Graduate students and faculty are invited to “Coffee Night/Drop in” sessions this semester, in Flowers Hall 361. There will be coffee, tea, and snacks. Drop-ins will take place on the following dates: Wednesday Oct 10, 5:00-6:30; Tuesday November 13, 5-6:30; and Monday December 3, 5-6:30.
Kate McClancy presented “The Gender Game: Cold War Nostalgia and Women Spies” at the inaugural meeting of the Comics Studies Society, held at the University of Illinois Champaign-Urbana this past August.
A feature article on Naomi Shihab Nye was published by the University News Service: http://news.txstate.edu/featured-faculty/2018/naomi-shihab-nye.html.

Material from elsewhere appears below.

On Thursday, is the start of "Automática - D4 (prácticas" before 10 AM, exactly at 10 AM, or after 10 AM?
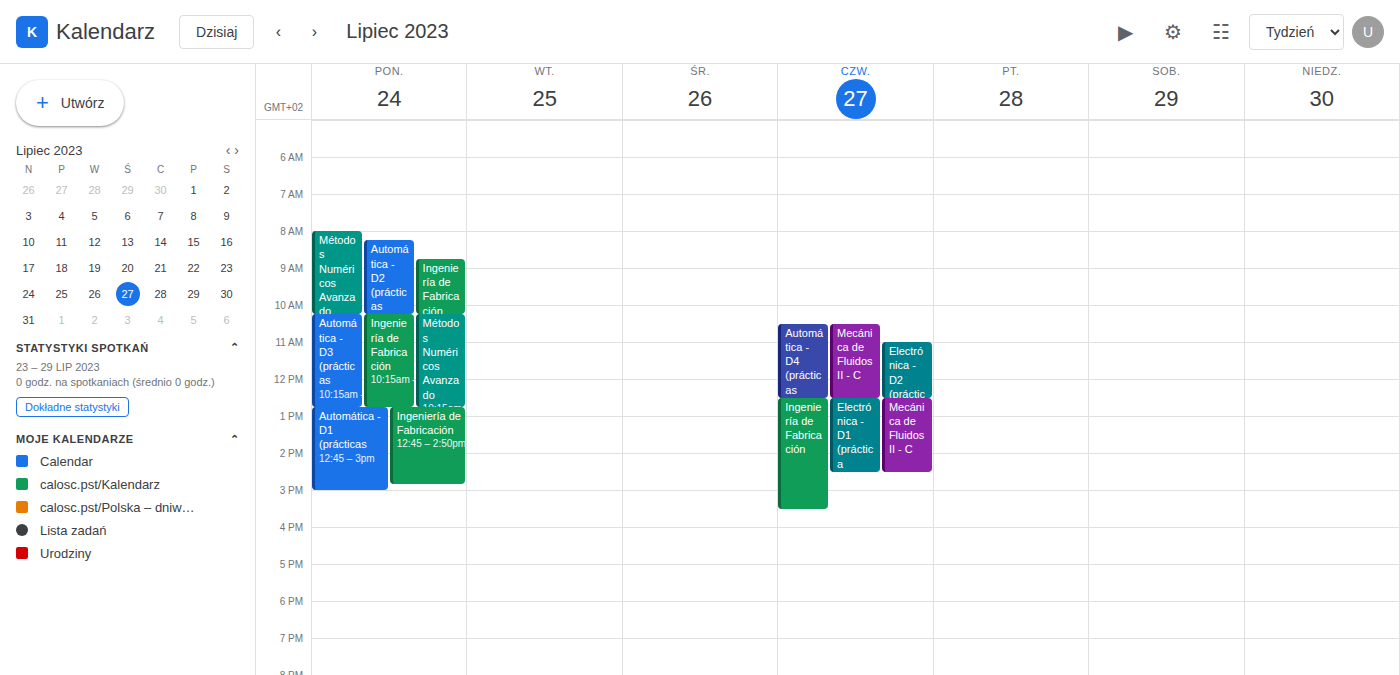
10:30 AM -- after 10 AM, 30 minutes below the 10 AM line.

Debra Monroe has signed a contract with textbook publisher Kendall Hunt to edit a teaching anthology tentatively titled Anthology of Contemporary Creative Nonfiction. It will include her introductory essay on history as well as theory and craft. The book is slated for release in early 2020.
In July, Teya Rosenberg presented “‘Not in your time, indeed not in my time’: Educational Intent, Cultural Identity, and Global Influences in the Newfoundland Jack Picture Books” at the Australasian Children’s Literature Association for Research in Wellington, New Zealand; and more recently, she spoke at the September meeting of PFLAG San Marcos about LGBTQ representations and issues in children’s and young adult literature.
On September 11, Susan Morrison taught a graduate seminar for Rice University, via Skype, on the topic of “Waste.”
Whitney May’s “Through the Cheval-Glass: The Doppelgänger and Temporal Modernist Terror in The Strange Case of Dr. Jekyll and Mr. Hyde” has been published in the summer issue of Supernatural Studies.